L'editoriale

Per non perdere il treno del futuro

La domanda è diventata oramai ciclica e non è un bel segnale: il nostro Ticino è un cantone politicamente aperto al futuro, entusiasta di impegnarsi in nuovi progetti, oppure è tendenzialmente favorevole, nel bene come nel male, allo statu quo?
Paride Pelli
19.12.2025 06:00

La domanda è diventata oramai ciclica e non è un bel segnale: il nostro Ticino è un cantone politicamente aperto al futuro, entusiasta di impegnarsi in nuovi progetti, oppure è tendenzialmente favorevole, nel bene come nel male, allo statu quo? Ad ogni nuova pianificazione per una grande opera, dal LAC al Polo sportivo e degli eventi di Lugano, fino al tram-treno di cui molto si è discusso negli ultimi giorni, la domanda sorge ogni volta puntuale e spontanea, in un panorama generale dove la politica anziché propendere per il fare - comunque controllato e responsabile, ça va sans dire - spesso preferisce discutere se non cavillare fino ai limiti del consentito. Poi, alla fine, quasi sempre si sceglie saggiamente per il futuro, ma con una difficoltà che potrebbe essere evitata, anche per dare alla popolazione un buon esempio di unità nelle sfide davvero necessarie e importanti. La questione del tram-treno è rappresentativa. L’ultimo motivo del contendere è stata la necessità di verificare eventuali problemi di capienza, dato il forte aumento dei passeggeri. Nulla di trascendentale. Le stesse FLP hanno parlato di «casi singoli di carico molto elevato» e il dipartimento del Territorio ha fornito rassicurazioni a proposito e fornito persino alcune possibili soluzioni (lavorare sulla distribuzione dell’utenza, sugli utenti flessibili e perfino, azzardato, sull’inizio degli orari scolastici). Eppure, per un momento, è sembrato che questo dubbio di natura tecnica e non sostanziale potesse arrivare a pesare sull’intero progetto, rimandandolo ancora nel tempo. Ieri, poi, si è votato in Gran Consiglio il rapporto favorevole al credito di 87,3 milioni franchi per il sorpasso di spesa nella realizzazione dell’opera ferroviaria. Un sorpasso reso necessario da numerose migliorie al progetto, che ha avuto comprensibilmente parecchi aggiornamenti (e ne avrà ancora). L’esito del voto è stato positivo ma la discussione ha avuto momenti accesi, quasi non si trattasse di varare – finalmente – un’opera fondamentale per i cittadini e strategica per alleviare il problema del traffico nel Sottoceneri, ma fosse solo un’occasione di propaganda e di scontro politico.
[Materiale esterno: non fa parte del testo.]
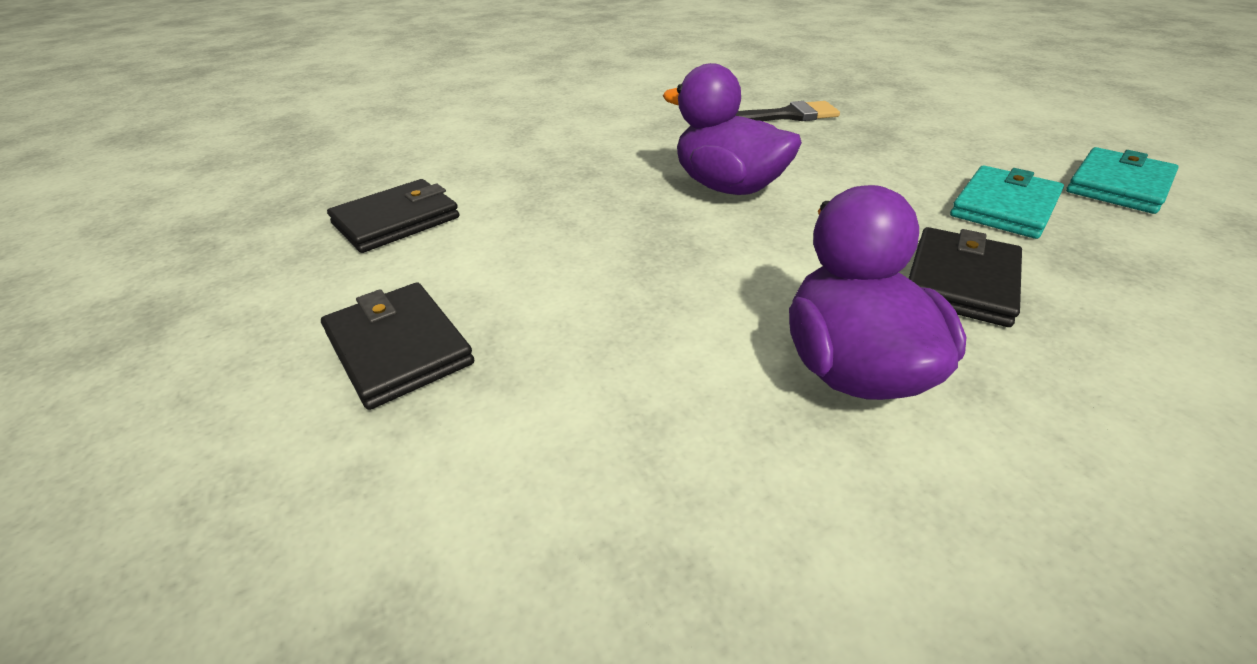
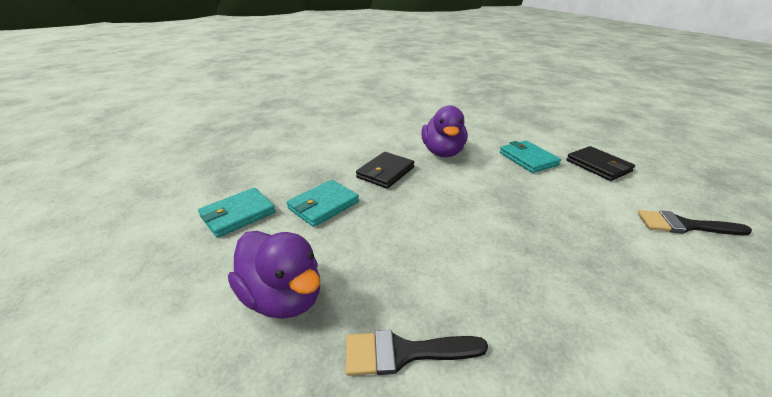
camera: 175 degrees left, 5 degrees down
(397, 220) = (684, 225): black wallet -> black brush
(587, 361) = (528, 159): none -> turquoise wallet
(727, 187) = (479, 236): purple duck -> purple duck (283, 297)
Parlando chiaro, l’UDC avrebbe voluto rispedire il rapporto della Gestione alla Commissione, allungando i tempi. Avrebbe voluto anche sottoporre il credito al referendum finanziario obbligatorio («È l’unico modo di rendere partecipi i cittadini di una grossissima spesa che li riguarda») ma la richiesta è stata respinta. Serviva il sì di 25 deputati e non c’è stato. Per fortuna, ci permettiamo di aggiungere. Il referendum, di portata cantonale, avrebbe creato ulteriori rallentamenti e divisioni politiche su un’opera strutturale urgente e di grossa portata che interesserà il Basso Vedeggio, il Malcantone e il centro di Lugano. Certamente, si tratta di soldi pubblici. Prudenza e responsabilità si impongono e vanno mantenute fino a quando non sarà realizzato l’ultimo metro del tram-treno, e anche dopo. Ma sul piatto ci sono garanzie e controlli elevati e aiuti federali del tutto inediti nella storia dei rapporti tra Berna e il Ticino: su una spesa di 765 milioni di franchi, la Confederazione ne metterà 504, per un’opera, di fatto, storica, che dovrà togliere migliaia di auto dalle nostre strade. Un’infrastruttura che doveva essere varata anni fa, quando la situazione del traffico era già molto difficile (oggi non ci sono più parole per definirla). Che si sia voluto fare una battaglia politica, se non addirittura di poltrone, su una questione così rilevante per tutti i cittadini, non è stato un buon momento parlamentare. Se ci sono ancora alcune problematiche tecniche da risolvere, le si sistemerà strada facendo. Ma era necessario che il tram-treno partisse, per non perdere quell’altro treno: quello per il futuro.